I illustrate All-reduce vs. Ring-reduce using a small MPI c-program (Github) : https://github.com/romanonly/romankazinnik_blog/blob/master/distributed/model_gs_mpi/README.md
To introduce some complexity, I have chosen a non-diagonally-dominant matrix with a non-guaranteed convergence Gauss-Seidel. As a result, we will be able to observe Ring-Reduce not being able to converge for some ranges of matrix size n (<300).
On the right there is a synchronous All-Reduce MPI matrix solver run that attains absolute up to arbitrary epsilon convergence with Gauss-Seidel iterations.

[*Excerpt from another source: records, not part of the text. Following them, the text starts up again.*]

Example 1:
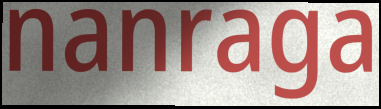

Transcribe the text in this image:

nanraga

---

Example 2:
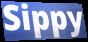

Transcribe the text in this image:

Sippy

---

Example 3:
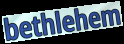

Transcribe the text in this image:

bethlehem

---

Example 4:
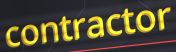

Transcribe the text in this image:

contractor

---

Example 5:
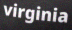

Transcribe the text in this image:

virginia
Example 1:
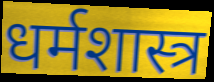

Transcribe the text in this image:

धर्मशास्त्र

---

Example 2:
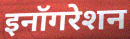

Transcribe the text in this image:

इनॉगरेशन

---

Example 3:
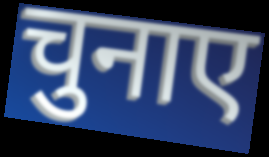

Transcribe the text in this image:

चुनाए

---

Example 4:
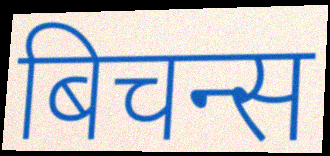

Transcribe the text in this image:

बिचन्स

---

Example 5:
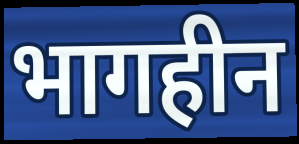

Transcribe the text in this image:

भागहीन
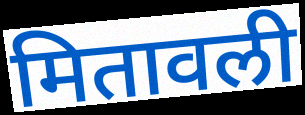
मितावली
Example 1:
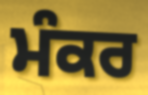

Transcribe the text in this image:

ਮੰਕਰ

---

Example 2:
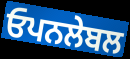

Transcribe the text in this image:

ਓਪਨਲੇਬਲ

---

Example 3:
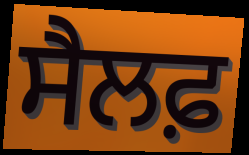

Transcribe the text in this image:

ਸੈਲਫ਼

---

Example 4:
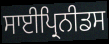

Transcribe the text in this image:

ਸਾਈਪ੍ਰਿਨੀਡਸ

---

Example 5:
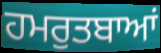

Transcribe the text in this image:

ਹਮਰੁਤਬਾਆਂ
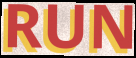
RUN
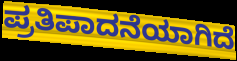
ಪ್ರತಿಪಾದನೆಯಾಗಿದೆ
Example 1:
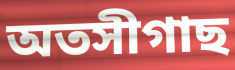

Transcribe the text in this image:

অতসীগাছ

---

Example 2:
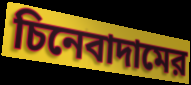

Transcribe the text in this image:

চিনেবাদামের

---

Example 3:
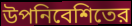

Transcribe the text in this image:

উপনিবেশিতের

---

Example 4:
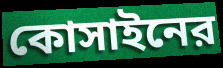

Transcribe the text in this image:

কোসাইনের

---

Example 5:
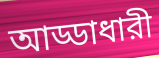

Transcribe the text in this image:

আড্ডাধারী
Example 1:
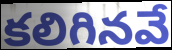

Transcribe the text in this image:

కలిగినవే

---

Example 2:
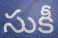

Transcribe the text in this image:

సుకీ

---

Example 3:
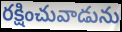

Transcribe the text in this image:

రక్షించువాడును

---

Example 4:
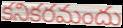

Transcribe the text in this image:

కనికరమందు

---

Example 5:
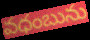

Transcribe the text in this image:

వధంబును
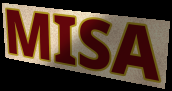
MISA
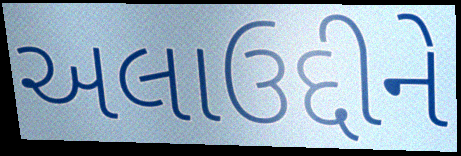
અલાઉદ્દીને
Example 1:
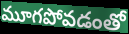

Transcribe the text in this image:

మూగపోవడంతో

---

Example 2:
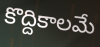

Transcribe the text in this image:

Ring-Reduce (left) is able to distribute large models (large matrices) and provides a straightforward asynchronous modification. However, an equivalent Gauss-Seidel solver may not attain an absolute arbitrary-epsilon convergence (for example one can see it for n=100), and the convergence error is by magnitude larger. Ring-Reduce requires a larger absolute amount of computations, i.e., in my example each node will make up to ten inter-node iterations between the intra-node communications.
All-Reduce vs. Ring-reduce is implemented in MPI with non-blocking synchronous MPI Reduce and point-to-point Send and Receive on each node:
To sum it up:
1. Ring-Reduce allows a straightforward optimization both for inter-node communications and asynchronous nodes parallelization.
2. While synchronous All-Reduce guarantees to reproduce single-node convergence, Ring-Reduce may not converge to the arbitrary solution precision.
3. Ring-Reduce performance greatly depends on the linear equations sparsity. For a general non-sparse model no model distribution could be attained.